The problem we need to solve is how to divide the work between Host and DPU, and how to divide the work within a DPU. Before we do any smart division of work, we need to establish a naive baseline implementation:

  1. Host: input binarization and remapping.

Host -> DPU transfer of the input, or multiple inputs.

  1. DPU: Have a number of tasklets that correspond to the number of inputs received. Have each tasklet work on the whole inference.

Considerations for a PiM implementation

  1. MRAM is 64 MB
  2. WRAM is 64 KB


If we take the MNIST-Small model of 70 KiB as a reference:

  1. Each input is 1500 bits, or 1500 B if we don't pack it
  2. Each input is decomposed into around 50 chunks of 28b (or B, easy division if we don't pack)
  3. Each of these 50 chunks is hashed into 2 different numbers in the [0; 1023] range
  4. 500 filters process each of these 2 numbers one by one, applying a min-reduction to the output
  5. Each discriminator take these 50 results and apply a popcount
  6. The model take these 10 popcounts and outputs the argmax


If we take the MNIST-Large model of 960 KiB as a reference:

  1. Each input is 5000 bits, or 5000 B if we don't pack it
  2. Each input is decomposed into around 100 chunks of 49b (or B, easy division if we don't pack)
  3. Each of these 100 chunks is hashed into 4 different numbers in the [0; 8191] range
  4. 1000 filters process each of these 4 numbers one by one, applying a min-reduction to the output
  5. Each discriminator take these 100 results and apply a popcount
  6. The model take these 10 popcounts and outputs the argmax

PiM implementation: targeted for MNIST-Small

The whole model almost fits into the WRAM. I am not sure what is the load of hashing vs. filters, but a pool of tasklets will be reserved for hashing and another will be reserved for filters.
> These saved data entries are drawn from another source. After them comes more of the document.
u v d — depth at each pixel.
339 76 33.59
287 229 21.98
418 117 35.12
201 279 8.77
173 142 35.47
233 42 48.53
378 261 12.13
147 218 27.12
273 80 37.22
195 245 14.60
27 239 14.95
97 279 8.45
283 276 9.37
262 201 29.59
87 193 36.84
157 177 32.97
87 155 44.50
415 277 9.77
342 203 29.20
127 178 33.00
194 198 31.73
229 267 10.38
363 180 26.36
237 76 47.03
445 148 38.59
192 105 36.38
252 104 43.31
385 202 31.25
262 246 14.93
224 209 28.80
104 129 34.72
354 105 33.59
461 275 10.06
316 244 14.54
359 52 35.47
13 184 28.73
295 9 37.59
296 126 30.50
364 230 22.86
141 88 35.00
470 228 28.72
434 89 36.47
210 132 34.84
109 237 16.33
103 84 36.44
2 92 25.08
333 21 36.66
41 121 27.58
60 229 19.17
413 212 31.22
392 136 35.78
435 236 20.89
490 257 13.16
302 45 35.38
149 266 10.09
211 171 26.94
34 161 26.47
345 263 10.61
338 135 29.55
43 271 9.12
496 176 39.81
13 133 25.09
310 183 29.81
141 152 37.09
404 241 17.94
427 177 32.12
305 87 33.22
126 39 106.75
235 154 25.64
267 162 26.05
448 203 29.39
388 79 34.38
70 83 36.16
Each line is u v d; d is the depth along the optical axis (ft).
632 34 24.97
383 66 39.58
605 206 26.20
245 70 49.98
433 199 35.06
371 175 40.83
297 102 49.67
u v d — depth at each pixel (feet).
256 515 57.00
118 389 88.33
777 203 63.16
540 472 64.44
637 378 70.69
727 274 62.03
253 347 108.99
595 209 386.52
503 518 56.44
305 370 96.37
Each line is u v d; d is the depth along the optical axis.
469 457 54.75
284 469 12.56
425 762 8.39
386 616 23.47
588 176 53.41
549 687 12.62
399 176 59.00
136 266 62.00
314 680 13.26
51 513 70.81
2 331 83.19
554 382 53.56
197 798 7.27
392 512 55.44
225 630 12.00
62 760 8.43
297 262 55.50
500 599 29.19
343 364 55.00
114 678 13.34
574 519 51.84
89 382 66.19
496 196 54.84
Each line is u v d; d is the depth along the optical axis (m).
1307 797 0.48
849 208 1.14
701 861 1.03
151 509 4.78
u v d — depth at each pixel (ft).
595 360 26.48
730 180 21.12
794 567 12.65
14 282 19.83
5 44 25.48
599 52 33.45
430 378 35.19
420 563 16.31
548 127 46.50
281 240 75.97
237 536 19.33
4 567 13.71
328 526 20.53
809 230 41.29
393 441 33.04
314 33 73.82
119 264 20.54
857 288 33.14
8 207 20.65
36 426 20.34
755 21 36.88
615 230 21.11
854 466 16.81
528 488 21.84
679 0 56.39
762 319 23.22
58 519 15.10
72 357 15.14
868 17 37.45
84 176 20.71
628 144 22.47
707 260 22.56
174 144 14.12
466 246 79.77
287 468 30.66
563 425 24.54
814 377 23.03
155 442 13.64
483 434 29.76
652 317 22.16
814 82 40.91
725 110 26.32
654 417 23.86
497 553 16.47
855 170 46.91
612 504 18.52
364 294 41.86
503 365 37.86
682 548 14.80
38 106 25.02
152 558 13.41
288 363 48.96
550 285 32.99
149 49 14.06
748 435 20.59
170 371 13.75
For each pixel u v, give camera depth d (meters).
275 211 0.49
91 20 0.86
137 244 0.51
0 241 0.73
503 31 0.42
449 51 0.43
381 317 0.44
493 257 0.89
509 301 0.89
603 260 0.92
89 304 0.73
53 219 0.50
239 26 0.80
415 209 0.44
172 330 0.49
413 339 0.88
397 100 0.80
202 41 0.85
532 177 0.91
  1. Host: input binarization and remapping.
  2. (Host: hashing, or do it in the DPUs)

Host -> DPU transfer of the input, or multiple inputs.

  1. (DPU: hashing. We can divide the hashing work in the following way: each tasklet takes charge of hashing (#Chunks / #Hashing_Tasklets) chunks. It is best if the work is done in a consistently predictible pattern (like from chunk 0 to the last chunk), so that tasklets working on filters can start working in parallel).
  2. DPU: we need to do around 2*500 filter probes for each input. We can divide it by first considering that a tasklet can do work across all discriminators and across only a subset of filters. The exact amount of chunks each tasklet needs to be preocupied with is: (#Discriminators * (#Chunks / #Filter_Tasklets)).
  3. DPU: we can distribute popcounts among filter tasklets as well.

PiM implementation: targeted for MNIST-Large

Each discriminator almost fits into the WRAM. It's more advantageous to do hashing in the host to reuse the results

  1. Host: input binarization and remapping.
  2. Host: input hashing.

Host -> 10 parallel DPU transfer of hashed input, or multiple hashed inputs.

  1. DPU: we can simply and elegantly divide the work to be done: each tasklets takes charge of (#Filters / #Tasklets) filters.
  2. DPU: we can distribute the popcount between tasklets as well.

DPU -> Host transfer of the result, or a batch of results.

  1. Host: compute the argmax